Low doses of MDMA may also improve other therapeutic methods by increasing your emotional bond with your therapist or therapy group and allowing you to open up about feelings you would normally keep to yourself. And low doses of LSD may help you recall past trauma or significant events more clearly and process them more thoroughly. Unlike high-dose therapy, you are still able to reason and converse normally while taking a low-dose, which allows you to work with your therapist during the psychedelic experience as opposed to before or after it.
Psycholytic therapy usually involves several therapeutic sessions over an extended period of time, some with psychedelic enhancements and others without. However, it can also be used in single sessions for purposes such as helping those who are terminally ill face their death.
The Introduction of Microdosing
Recently, the psychedelic community has shifted its interest to the concept of microdosing. Microdosing involves taking an amount of psychedelics that is significantly smaller than the dose at which you would notice psychological effects. Unlike psycholytic therapy, the doses used in microdosing are so small that you will likely not be aware of any changes in your consciousness. Microdosing is usually done on a routine basis, such as multiple times a week, in order to experience the physical and psychological benefits of the substance without experiencing a non-ordinary state of consciousness. It is similar to the way SSRIs can alter your mood without altering your awareness or perception of reality. Microdosing is being explored in reducing migraines and cluster headaches, relieving light depression and anxiety, and controlling ADHD. But while interest in microdosing is growing, there tends to be less research in this area of psychedelic therapy.

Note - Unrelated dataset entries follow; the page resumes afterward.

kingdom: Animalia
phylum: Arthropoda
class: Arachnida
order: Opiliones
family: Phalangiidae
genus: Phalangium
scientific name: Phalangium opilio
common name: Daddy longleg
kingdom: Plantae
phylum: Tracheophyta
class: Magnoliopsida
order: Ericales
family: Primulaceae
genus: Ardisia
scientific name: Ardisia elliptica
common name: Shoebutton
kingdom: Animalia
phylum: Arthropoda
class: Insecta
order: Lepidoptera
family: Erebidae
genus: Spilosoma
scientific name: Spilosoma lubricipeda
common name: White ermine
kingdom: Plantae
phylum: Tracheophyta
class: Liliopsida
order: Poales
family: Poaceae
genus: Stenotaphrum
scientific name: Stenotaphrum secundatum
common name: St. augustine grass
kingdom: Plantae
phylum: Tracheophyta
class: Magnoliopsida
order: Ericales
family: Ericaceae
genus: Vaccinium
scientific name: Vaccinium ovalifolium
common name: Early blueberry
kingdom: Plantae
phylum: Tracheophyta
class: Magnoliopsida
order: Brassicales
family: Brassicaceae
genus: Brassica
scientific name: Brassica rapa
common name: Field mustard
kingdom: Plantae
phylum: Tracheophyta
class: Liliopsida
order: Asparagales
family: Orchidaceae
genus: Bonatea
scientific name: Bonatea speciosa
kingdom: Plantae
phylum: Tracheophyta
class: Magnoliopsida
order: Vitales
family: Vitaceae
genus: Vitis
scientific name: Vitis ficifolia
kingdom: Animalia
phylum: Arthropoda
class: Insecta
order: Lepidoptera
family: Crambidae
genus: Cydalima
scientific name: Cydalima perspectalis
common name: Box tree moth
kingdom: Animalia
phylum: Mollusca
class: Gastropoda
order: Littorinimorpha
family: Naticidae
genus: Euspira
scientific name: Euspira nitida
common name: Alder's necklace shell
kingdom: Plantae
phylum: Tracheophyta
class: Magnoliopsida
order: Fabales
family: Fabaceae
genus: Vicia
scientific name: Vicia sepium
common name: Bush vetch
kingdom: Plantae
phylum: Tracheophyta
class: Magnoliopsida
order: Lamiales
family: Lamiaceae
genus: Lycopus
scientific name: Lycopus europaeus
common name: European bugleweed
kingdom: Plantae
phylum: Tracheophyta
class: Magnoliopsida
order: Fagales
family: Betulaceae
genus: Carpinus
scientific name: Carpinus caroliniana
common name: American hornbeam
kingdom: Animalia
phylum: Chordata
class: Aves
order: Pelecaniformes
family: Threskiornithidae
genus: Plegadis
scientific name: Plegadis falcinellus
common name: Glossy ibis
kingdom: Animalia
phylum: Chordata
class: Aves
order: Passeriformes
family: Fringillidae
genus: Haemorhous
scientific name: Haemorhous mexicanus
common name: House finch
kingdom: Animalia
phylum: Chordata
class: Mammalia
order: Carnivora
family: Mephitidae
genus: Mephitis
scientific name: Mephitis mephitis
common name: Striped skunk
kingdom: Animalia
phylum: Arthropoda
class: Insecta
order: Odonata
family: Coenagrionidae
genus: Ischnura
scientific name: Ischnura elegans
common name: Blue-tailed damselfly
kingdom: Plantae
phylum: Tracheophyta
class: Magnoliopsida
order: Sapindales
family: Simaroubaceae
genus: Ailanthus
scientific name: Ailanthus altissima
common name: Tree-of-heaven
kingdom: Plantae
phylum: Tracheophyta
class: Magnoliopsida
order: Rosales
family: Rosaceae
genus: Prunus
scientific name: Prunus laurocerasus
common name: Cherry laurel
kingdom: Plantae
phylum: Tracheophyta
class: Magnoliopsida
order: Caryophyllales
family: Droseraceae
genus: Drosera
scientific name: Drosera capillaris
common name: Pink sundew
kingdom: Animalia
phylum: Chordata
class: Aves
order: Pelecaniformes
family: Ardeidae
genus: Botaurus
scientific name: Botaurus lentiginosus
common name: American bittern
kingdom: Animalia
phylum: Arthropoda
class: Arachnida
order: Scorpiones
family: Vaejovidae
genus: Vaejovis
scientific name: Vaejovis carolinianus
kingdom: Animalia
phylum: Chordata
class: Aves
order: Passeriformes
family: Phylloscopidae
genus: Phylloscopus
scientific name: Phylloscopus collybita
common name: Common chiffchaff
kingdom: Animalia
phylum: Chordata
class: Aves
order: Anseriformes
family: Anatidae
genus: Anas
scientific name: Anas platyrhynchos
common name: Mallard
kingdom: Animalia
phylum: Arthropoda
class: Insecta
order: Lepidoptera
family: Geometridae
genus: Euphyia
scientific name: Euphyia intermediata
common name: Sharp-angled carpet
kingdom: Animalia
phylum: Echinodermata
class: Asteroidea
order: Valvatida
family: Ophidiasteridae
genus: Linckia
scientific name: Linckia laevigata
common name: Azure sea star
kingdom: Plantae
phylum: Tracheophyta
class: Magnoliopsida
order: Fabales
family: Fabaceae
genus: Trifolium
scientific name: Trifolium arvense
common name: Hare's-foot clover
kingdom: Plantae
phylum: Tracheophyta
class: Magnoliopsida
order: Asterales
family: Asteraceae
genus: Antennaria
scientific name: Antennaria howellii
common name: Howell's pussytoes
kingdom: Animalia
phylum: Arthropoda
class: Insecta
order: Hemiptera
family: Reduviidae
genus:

While psychedelic therapy may be beneficial to many people for a wide range of issues, it is important to recognize that the therapeutic use of psychedelics is highly individual. The correct dosage, type of psychedelic, and method of psychedelic therapy for each person depends on a variety of factors and is best determined by a trained therapist. Greater research in the field of psychedelic therapy needs to be supported, but it is also important for individuals considering psychedelic therapy to know what options are available in order to pursue the most effective, nurturing therapy for them.